In maniera del tutto straordinaria lascio alle parole della stessa Arianna la riflessione conclusiva che conosciamo con il nome de La scintilla. Perché si merita tutto il nostro plauso per aver sostenuto un sistema integrato e per la cura con la quale si rivolge ai piccoli e ai meno piccoli.
 
Teatro e bambini? Cosa mi puoi dire a riguardo?

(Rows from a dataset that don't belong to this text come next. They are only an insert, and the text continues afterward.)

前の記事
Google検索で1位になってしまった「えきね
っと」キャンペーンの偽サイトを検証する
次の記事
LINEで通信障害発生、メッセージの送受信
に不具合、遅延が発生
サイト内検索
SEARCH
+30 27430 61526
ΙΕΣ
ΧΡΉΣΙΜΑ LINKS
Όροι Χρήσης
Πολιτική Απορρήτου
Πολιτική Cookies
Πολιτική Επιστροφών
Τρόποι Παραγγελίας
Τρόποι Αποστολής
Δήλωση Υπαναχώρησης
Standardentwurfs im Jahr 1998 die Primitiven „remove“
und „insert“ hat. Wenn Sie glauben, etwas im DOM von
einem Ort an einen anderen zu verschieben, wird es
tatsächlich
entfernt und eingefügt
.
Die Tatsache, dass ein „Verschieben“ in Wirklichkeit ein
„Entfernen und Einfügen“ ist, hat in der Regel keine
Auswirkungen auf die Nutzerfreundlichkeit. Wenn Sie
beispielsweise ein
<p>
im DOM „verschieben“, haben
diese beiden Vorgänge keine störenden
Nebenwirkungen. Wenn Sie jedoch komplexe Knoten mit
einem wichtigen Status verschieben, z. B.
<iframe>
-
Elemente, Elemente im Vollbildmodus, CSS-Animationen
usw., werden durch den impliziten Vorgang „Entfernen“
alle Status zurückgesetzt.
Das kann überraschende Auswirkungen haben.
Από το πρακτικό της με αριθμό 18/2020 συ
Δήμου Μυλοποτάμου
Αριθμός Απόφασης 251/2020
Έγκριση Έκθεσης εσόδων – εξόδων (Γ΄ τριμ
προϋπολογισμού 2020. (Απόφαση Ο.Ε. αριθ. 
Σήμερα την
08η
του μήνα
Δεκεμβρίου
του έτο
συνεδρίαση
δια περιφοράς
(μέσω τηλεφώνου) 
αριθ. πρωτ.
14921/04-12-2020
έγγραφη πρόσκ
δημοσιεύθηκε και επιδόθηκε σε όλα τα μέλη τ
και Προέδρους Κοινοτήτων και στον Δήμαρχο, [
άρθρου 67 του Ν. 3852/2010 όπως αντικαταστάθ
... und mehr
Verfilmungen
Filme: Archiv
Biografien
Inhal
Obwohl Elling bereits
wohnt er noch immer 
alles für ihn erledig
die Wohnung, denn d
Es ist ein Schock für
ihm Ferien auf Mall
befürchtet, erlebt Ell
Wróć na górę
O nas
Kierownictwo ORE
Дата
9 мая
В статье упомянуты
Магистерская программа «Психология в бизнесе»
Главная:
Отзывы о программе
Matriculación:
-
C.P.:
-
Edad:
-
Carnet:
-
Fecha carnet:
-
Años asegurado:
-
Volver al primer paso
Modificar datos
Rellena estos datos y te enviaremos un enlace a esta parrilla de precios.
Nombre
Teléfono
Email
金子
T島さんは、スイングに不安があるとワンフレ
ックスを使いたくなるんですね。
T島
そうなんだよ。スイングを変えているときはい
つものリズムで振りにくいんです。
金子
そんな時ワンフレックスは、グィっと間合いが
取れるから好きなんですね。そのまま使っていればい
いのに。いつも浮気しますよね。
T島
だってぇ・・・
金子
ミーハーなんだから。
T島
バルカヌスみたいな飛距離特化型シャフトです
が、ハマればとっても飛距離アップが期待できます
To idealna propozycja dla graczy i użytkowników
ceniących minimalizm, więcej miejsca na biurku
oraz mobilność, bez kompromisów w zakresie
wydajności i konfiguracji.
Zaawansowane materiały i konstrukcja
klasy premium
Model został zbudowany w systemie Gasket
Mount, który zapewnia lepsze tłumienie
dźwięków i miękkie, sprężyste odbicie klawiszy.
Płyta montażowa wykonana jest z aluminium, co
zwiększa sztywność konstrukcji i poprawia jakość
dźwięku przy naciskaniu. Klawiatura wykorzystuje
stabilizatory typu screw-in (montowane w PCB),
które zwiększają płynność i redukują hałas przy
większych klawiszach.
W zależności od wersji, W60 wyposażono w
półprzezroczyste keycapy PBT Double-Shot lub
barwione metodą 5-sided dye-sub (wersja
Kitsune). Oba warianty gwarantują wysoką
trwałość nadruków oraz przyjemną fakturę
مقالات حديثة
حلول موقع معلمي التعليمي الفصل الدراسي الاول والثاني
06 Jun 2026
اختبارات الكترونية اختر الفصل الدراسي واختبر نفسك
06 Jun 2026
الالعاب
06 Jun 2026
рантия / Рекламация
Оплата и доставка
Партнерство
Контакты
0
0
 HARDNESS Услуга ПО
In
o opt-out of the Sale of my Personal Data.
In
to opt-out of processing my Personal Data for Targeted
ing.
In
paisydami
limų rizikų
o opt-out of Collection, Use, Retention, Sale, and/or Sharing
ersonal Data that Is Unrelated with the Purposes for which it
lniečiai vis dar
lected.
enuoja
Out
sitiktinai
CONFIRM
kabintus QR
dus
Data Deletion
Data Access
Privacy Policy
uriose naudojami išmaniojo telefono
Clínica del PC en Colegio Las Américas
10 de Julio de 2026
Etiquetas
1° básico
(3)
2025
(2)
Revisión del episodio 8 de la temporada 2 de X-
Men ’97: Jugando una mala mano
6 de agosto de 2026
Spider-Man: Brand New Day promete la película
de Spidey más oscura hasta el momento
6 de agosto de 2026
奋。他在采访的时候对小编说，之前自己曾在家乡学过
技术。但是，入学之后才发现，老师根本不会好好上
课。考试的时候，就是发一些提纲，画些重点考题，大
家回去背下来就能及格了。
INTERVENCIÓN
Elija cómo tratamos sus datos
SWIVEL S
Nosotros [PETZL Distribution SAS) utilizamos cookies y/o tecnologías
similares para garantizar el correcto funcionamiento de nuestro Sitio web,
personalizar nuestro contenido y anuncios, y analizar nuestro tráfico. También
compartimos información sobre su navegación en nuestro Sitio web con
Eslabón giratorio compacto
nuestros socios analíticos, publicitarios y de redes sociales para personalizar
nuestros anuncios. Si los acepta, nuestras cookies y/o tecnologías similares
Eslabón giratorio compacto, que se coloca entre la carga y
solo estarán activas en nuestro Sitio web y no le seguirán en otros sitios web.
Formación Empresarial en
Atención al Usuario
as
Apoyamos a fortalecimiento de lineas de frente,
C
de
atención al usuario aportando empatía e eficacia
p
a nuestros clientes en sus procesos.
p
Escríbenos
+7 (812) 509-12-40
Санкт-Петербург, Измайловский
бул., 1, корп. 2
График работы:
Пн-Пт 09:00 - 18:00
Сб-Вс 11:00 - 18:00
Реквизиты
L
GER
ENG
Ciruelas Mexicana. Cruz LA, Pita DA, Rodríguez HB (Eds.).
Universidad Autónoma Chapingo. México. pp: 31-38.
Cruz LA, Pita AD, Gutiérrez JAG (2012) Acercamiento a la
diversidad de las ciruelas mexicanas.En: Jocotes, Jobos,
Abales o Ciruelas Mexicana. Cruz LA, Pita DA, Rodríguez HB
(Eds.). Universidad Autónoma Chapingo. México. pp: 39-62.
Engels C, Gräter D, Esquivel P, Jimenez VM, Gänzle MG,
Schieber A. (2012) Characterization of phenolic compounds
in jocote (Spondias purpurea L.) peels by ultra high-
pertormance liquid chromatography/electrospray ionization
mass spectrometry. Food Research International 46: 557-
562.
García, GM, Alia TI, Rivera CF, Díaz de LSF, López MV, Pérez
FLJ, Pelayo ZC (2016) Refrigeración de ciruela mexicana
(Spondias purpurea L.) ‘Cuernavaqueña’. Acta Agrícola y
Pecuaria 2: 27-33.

Le mie esperienze passate purtroppo non mi hanno mai avvicinato al mondo della formazione di nuovi pubblici, pertanto quello che posso dire è solo frutto di pensieri personali e di esperienze osservate dall’esterno. Il teatro, inteso come linguaggio, è di certo un mezzo molto diretto ed efficace per mostrare le cose del mondo e per fungere da “specchio” di ciò chi siamo e di ciò che non siamo. I bambini, più degli adulti, vivono di curiosità e voglia di scoprire, motivo per il quale le attività teatrali indirizzate a bambini delle scuole elementari (o ancor di più ai piccoli degli asili) risultano estremamente positive in una prospettiva di lungo termine. Il bambino che si avvicina al teatro e all’arte in generale (penso qui anche ai metodi musicali come il Metodo Suzuki) è capace di apprenderne il senso attraverso l’esperienza e l’operatività, senza essere dipendente da filtri e da approcci definiti a priori. Il linguaggio teatrale, inoltre, se appreso e “parlato” fin da piccoli è in grado di garantire una formazione culturale del bambino che andrà ad impattare positivamente nell’affermazione del sé e nell’affermazione del sé in rapporto con il mondo che lo circonda.